### [What is expected]
Of all the lines in the entries below, give again exactly those starting at the line containing "right hip: (222, 183)" and ending at the line containing "left eye: (176, 145)", both ends included, and no others.

Human keypoint data:

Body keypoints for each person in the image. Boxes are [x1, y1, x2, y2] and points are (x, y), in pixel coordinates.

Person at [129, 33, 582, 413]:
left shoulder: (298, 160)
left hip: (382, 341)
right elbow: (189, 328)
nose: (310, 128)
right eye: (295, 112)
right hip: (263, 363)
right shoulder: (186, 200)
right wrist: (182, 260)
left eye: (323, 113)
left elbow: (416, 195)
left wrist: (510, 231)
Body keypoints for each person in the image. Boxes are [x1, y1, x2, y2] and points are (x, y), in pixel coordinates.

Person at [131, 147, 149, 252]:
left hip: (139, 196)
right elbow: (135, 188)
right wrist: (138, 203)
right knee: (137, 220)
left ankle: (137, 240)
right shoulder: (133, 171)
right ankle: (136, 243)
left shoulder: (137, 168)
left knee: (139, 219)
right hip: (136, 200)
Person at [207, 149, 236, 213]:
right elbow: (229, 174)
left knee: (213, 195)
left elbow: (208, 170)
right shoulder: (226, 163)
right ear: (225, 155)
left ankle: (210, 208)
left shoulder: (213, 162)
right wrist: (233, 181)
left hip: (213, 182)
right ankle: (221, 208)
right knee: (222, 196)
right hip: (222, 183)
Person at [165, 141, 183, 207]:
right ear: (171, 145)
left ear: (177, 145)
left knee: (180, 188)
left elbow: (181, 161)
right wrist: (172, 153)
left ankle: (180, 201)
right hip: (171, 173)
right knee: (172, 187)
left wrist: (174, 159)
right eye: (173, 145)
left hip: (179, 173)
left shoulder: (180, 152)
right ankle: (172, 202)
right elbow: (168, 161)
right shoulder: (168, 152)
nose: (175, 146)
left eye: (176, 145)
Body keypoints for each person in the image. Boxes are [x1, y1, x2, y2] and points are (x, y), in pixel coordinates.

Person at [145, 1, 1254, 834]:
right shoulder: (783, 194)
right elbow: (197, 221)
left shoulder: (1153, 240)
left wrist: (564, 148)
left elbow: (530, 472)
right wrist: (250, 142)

### [Solution to the problem]
right hip: (222, 183)
Person at [165, 141, 183, 207]:
right ear: (171, 145)
left ear: (177, 145)
left knee: (180, 188)
left elbow: (181, 161)
right wrist: (172, 153)
left ankle: (180, 201)
right hip: (171, 173)
right knee: (172, 187)
left wrist: (174, 159)
right eye: (173, 145)
left hip: (179, 173)
left shoulder: (180, 152)
right ankle: (172, 202)
right elbow: (168, 161)
right shoulder: (168, 152)
nose: (175, 146)
left eye: (176, 145)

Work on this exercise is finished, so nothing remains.